REQUIRED ACTION —
Would you retype the entries from the first line to the line bearing "### Diagrama de", both included, leaving out every picture?

++++ DATA TO PROCESS ++++

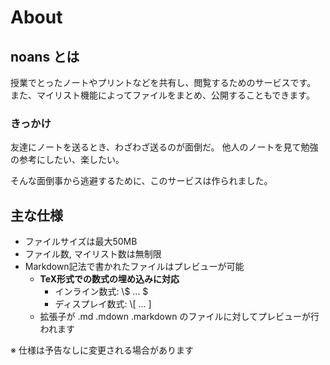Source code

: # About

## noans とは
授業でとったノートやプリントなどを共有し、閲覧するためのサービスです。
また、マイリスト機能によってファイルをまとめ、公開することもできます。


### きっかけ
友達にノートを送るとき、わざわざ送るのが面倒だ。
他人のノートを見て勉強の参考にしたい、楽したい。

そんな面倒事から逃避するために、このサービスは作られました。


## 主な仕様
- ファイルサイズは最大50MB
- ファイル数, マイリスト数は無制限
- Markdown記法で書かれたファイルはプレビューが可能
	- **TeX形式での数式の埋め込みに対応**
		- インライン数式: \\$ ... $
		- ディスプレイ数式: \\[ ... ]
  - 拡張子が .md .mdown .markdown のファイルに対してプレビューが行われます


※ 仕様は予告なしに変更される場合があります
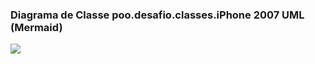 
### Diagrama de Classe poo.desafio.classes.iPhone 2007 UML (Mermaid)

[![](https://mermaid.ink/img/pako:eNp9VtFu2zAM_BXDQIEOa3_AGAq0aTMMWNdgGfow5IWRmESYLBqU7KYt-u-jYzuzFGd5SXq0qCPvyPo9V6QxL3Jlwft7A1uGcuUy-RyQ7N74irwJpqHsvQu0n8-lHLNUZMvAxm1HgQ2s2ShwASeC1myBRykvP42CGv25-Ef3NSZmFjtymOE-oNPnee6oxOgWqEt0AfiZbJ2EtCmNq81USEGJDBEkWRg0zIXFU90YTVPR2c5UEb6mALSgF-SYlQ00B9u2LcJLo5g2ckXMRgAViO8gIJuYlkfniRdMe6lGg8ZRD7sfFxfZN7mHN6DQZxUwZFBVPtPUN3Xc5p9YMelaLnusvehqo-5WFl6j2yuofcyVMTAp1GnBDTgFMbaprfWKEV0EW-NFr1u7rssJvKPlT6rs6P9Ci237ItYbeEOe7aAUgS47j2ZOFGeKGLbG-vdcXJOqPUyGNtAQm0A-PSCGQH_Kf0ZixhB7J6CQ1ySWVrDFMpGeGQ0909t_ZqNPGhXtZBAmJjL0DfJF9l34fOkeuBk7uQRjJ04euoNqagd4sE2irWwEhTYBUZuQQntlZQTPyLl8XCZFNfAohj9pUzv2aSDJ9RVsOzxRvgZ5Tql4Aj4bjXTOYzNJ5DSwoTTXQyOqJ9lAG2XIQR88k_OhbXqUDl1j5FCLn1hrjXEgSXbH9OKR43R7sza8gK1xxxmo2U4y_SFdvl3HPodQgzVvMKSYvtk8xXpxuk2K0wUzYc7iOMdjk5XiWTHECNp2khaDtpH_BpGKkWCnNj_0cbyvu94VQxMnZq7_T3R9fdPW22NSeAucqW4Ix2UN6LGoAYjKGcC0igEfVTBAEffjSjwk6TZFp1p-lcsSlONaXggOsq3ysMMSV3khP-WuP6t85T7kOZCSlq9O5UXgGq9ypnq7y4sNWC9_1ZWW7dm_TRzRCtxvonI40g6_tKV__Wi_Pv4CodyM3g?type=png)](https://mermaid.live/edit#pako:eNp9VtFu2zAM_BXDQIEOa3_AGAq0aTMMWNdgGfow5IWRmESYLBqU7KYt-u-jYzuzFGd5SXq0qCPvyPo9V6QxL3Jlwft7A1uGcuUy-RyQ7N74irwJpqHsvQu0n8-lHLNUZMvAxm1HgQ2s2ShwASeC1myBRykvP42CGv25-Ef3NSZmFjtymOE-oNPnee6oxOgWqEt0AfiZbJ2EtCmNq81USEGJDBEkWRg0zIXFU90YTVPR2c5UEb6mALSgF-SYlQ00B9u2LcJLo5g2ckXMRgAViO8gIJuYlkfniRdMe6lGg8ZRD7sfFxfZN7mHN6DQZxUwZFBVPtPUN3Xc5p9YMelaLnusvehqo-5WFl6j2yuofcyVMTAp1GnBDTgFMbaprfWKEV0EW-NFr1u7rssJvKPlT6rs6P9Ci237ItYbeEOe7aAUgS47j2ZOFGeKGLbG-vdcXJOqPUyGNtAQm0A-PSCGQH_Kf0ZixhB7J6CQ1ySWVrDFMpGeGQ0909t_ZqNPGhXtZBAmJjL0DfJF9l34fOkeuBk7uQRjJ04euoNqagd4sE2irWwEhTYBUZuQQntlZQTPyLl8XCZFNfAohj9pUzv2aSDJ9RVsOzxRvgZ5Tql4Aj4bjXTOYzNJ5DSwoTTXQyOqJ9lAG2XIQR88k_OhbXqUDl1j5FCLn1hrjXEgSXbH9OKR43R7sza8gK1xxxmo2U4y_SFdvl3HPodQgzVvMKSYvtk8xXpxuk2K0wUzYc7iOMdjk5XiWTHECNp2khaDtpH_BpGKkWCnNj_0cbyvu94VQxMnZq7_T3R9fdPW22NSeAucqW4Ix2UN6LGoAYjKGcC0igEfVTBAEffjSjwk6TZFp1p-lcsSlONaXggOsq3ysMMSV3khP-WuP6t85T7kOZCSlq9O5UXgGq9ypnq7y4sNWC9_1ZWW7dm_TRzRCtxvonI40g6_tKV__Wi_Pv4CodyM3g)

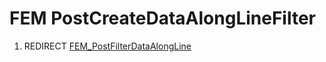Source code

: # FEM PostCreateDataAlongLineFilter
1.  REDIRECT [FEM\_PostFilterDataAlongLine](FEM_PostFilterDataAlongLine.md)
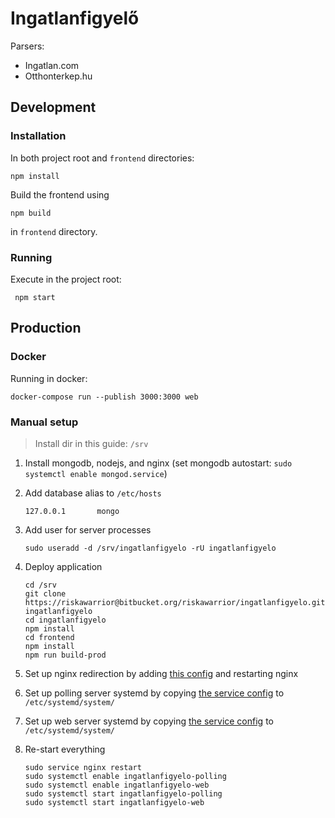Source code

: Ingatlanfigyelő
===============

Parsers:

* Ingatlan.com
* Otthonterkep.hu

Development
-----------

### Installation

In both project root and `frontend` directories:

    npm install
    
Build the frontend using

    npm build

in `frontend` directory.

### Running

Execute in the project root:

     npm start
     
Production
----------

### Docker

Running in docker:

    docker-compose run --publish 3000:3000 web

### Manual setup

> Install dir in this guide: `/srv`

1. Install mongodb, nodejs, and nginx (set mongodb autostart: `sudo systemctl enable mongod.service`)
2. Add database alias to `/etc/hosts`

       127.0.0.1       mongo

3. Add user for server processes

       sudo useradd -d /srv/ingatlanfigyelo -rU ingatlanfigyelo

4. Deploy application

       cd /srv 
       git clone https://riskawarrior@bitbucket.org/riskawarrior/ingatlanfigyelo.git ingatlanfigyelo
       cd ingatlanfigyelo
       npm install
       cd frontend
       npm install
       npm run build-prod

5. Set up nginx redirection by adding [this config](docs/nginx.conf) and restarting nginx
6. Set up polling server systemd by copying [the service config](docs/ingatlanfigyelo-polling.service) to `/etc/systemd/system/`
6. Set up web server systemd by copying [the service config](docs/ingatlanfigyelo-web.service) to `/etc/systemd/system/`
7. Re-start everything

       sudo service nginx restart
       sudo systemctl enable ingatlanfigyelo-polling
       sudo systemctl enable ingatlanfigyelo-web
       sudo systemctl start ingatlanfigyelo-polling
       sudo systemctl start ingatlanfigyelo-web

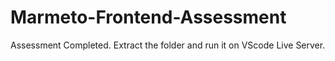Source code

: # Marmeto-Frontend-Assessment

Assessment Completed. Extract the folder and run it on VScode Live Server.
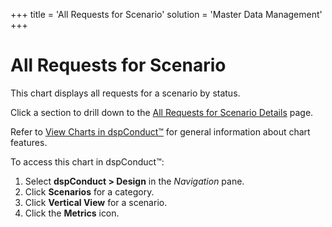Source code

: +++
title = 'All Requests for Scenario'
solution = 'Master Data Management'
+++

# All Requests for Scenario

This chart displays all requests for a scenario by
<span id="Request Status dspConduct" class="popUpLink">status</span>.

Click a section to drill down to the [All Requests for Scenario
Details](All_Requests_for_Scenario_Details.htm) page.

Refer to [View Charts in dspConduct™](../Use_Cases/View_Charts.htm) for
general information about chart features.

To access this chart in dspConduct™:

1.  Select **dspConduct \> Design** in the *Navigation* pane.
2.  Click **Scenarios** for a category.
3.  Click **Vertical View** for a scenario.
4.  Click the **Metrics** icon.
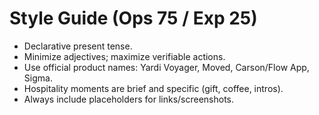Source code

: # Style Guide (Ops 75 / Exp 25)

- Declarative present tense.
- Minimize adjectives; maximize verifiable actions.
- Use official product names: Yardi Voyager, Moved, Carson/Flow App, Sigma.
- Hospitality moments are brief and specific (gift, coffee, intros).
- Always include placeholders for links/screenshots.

++++

EXPECTED OUTPUT —
Source code

: # About

## noans とは
授業でとったノートやプリントなどを共有し、閲覧するためのサービスです。
また、マイリスト機能によってファイルをまとめ、公開することもできます。


### きっかけ
友達にノートを送るとき、わざわざ送るのが面倒だ。
他人のノートを見て勉強の参考にしたい、楽したい。

そんな面倒事から逃避するために、このサービスは作られました。


## 主な仕様
- ファイルサイズは最大50MB
- ファイル数, マイリスト数は無制限
- Markdown記法で書かれたファイルはプレビューが可能
	- **TeX形式での数式の埋め込みに対応**
		- インライン数式: \\$ ... $
		- ディスプレイ数式: \\[ ... ]
  - 拡張子が .md .mdown .markdown のファイルに対してプレビューが行われます


※ 仕様は予告なしに変更される場合があります
### Diagrama de Classe poo.desafio.classes.iPhone 2007 UML (Mermaid)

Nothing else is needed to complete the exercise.